Disclaimer: Ria-tan's oppai belongs to Issei. Issei and others belong to Ishibumi Ichiei and his team. Damn, I want Rias' oppai too.


'Sixty seven'

I twirled the pen twice between my fingers and sighed. Weather is nice and warm, I noted while looking through the window next to me; my classmates will probably rush straight after the lunch bell to occupy spots under the trees. And as usual, I will take my lunch in my classroom amongst a handful of others 'alone'. I should probably concentrate on class right now.

Right on cue our new Maths teacher spun and smiled at me. "Issei?" she prompted.

"Sixty seven" I muttered the answer without thought. She gave another smile and nodded to me and the class. I can feel angry glares at my back. Kabuto Kobayashi, baseball club member and one of the popular guys in our class glared at me and mouthed 'Show off'.

Jerk. He was probably questioned right before me. I can't help but answer when questions were asked. The lunch bell rang and students started moving from their seats immediately. I stood up and walked towards the board to wipe the integral calculus problem. Our Maths teacher gave me a small smile before picking up her things and moving out of the class.

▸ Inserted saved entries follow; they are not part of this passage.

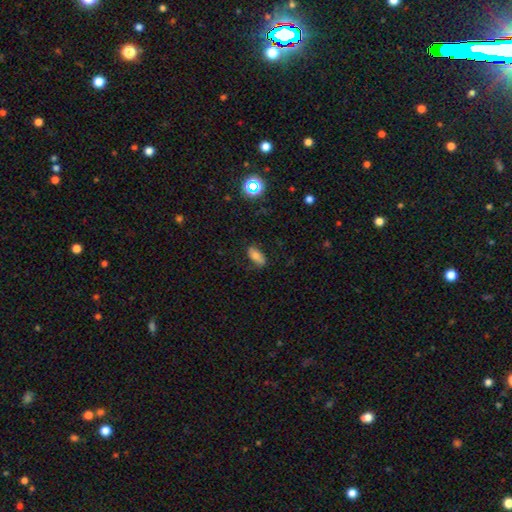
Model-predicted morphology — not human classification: Q: Smooth or featured?
A: smooth (69%); runner-up: featured or disk (19%)
Q: How rounded?
A: in between (86%); runner-up: cigar-shaped (9%)
Q: Merging?
A: none (74%); runner-up: minor disturbance (19%)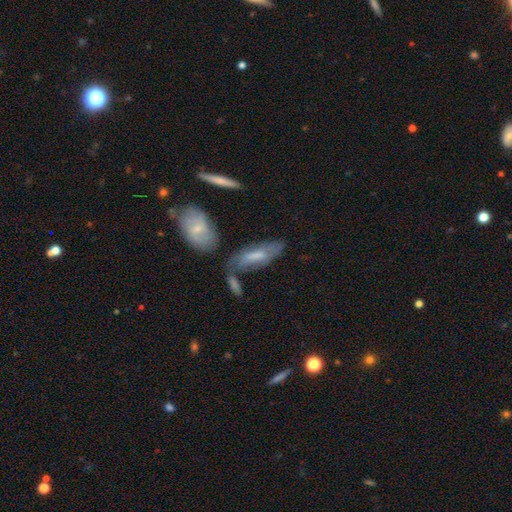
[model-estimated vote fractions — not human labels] Smooth or featured? smooth (53%)
How rounded? in between (54%)
Merging? none (50%)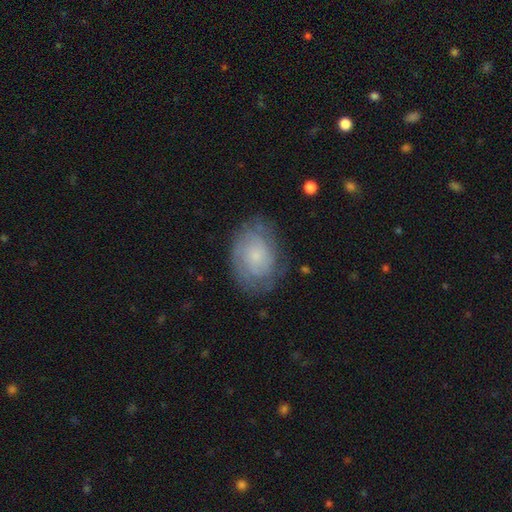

I can feel the angry glares increase twofold. Sweat drop. Only one reason for that; our new Maths teacher was… 'Hot'. She had been at our school for only a week and she had hard time remembering any names. Except mine; Just my luck, another reason for my already bad popularity to dwindle further.

I opened my lunch box and started eating.

I am Hyoudou Issei, second year high school student, top student of our class and overall best student of our year. I am friendless and hate my life.

"I hope my University life will be better than this. Pfft, who am I kidding?"


"Big tits are the best. The sponginess, the elasticity and the opportunity to simple mash your face and lie your face down on oppai is the absolute best. I have nothing against small breasts too; they are the best for sucking and munching."

"I understand what you are saying. But I am a proud lolicon, the cuteness and adorability factor trumps for me. I occasionally prefer big oppai too but lolis are gift to mankind from God. You get what I am trying to say?"

The two boys walking next to me nodded sagely. I took a couple of steps away from them lest people associate me with these lechers. These are Motohama and Matsuda, the infamous 'Perverted duo", the biggest perverts of our school. They are quite possibly my only friends though it's pushing it. We have this after school ritual of walking together until we reach separate paths that take us home. We had been doing this from our middle school days. It gave me a sense of normality though I steadfastly refuse whenever someone asks me if I am their friend. That would be social suicide and actual make my chance of getting a girlfriend into negative figures.

"What do you think Ise?" Motohama asked.

What!? Oh big breasts and lolicon. "Each has their own preference, I guess…" I finished awkwardly.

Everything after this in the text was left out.